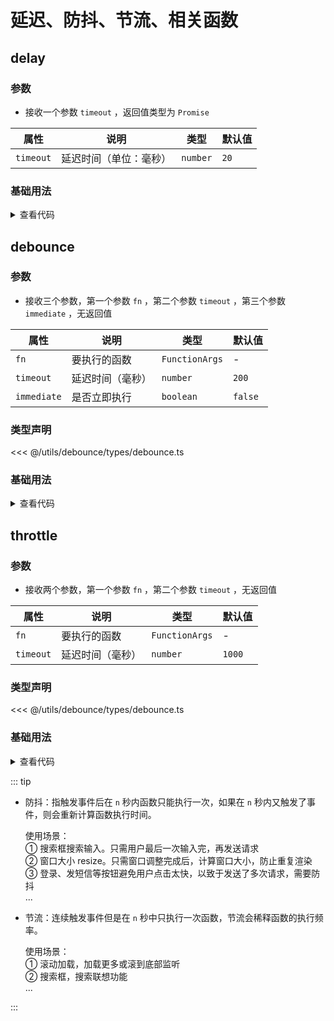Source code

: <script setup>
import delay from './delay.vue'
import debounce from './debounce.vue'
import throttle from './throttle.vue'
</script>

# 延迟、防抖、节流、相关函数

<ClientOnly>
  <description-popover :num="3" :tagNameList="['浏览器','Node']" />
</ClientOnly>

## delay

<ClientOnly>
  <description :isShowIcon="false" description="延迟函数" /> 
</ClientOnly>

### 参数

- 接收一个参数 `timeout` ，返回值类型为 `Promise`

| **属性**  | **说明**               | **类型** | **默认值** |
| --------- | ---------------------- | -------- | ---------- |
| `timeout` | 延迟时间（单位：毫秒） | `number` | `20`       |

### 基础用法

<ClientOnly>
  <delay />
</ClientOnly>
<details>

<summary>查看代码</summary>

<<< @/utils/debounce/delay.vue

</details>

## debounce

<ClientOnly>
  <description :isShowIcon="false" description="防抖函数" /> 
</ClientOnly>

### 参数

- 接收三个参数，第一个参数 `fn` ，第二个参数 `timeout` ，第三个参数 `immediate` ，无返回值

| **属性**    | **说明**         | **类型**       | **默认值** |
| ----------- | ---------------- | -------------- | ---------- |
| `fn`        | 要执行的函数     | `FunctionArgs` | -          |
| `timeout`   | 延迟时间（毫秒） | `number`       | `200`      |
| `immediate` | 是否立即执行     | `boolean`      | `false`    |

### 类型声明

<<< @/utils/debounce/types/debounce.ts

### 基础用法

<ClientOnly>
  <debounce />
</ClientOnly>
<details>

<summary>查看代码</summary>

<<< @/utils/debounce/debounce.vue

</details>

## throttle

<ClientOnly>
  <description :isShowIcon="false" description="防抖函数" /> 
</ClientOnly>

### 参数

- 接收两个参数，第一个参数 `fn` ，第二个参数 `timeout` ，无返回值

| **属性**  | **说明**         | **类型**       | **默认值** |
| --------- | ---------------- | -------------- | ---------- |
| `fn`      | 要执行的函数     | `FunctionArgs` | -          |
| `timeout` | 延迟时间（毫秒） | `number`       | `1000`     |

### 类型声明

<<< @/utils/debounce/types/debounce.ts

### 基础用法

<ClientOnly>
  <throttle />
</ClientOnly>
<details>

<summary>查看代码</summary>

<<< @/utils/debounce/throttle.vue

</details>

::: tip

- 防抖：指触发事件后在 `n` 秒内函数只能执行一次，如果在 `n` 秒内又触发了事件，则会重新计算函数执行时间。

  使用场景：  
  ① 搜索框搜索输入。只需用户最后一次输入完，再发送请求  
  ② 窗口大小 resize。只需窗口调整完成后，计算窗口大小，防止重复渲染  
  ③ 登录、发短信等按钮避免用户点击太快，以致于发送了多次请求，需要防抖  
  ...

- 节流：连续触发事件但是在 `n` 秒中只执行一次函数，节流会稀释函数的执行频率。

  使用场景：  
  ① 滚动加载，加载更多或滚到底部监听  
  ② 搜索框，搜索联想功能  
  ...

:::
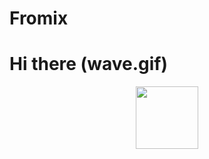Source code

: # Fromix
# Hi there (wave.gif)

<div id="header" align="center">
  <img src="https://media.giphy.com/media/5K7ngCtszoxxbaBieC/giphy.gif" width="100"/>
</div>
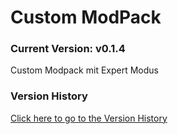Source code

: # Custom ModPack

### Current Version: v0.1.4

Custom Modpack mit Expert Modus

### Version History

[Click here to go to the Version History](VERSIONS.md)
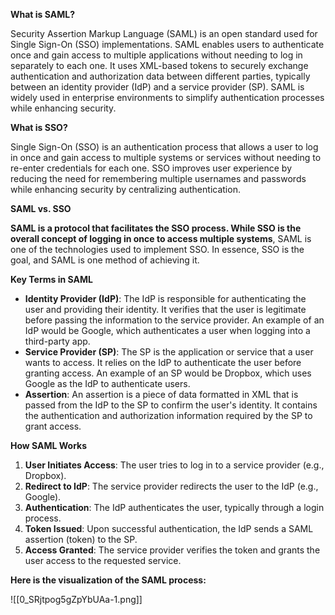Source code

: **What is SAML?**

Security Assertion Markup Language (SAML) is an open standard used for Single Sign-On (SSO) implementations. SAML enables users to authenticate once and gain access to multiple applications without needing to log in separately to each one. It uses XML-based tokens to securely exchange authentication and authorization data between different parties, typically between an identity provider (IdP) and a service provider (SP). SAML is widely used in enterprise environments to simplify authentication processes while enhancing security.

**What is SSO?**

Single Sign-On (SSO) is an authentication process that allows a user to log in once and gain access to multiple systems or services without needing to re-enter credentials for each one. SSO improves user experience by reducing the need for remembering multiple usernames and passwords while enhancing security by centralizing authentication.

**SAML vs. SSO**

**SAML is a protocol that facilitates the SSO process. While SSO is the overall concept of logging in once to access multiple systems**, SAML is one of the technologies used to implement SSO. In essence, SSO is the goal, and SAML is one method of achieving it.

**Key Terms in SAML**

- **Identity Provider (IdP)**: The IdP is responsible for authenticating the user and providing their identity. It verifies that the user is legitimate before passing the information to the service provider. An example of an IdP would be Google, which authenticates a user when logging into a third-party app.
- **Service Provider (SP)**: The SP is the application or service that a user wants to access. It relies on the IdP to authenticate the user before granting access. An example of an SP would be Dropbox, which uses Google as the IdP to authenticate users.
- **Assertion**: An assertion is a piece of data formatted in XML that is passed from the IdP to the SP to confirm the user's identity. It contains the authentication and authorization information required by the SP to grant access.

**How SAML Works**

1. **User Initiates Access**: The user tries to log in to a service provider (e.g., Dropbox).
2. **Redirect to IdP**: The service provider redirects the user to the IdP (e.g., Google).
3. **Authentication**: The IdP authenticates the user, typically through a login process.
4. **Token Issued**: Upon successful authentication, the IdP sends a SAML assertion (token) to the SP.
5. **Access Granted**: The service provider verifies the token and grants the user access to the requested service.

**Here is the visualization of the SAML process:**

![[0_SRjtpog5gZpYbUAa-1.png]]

----

EXERCISE DETAILS: Pull out every line of the entries above that contains the word "Single".

OUTPUT FOR THIS EXERCISE:
Security Assertion Markup Language (SAML) is an open standard used for Single Sign-On (SSO) implementations. SAML enables users to authenticate once and gain access to multiple applications without needing to log in separately to each one. It uses XML-based tokens to securely exchange authentication and authorization data between different parties, typically between an identity provider (IdP) and a service provider (SP). SAML is widely used in enterprise environments to simplify authentication processes while enhancing security.
Single Sign-On (SSO) is an authentication process that allows a user to log in once and gain access to multiple systems or services without needing to re-enter credentials for each one. SSO improves user experience by reducing the need for remembering multiple usernames and passwords while enhancing security by centralizing authentication.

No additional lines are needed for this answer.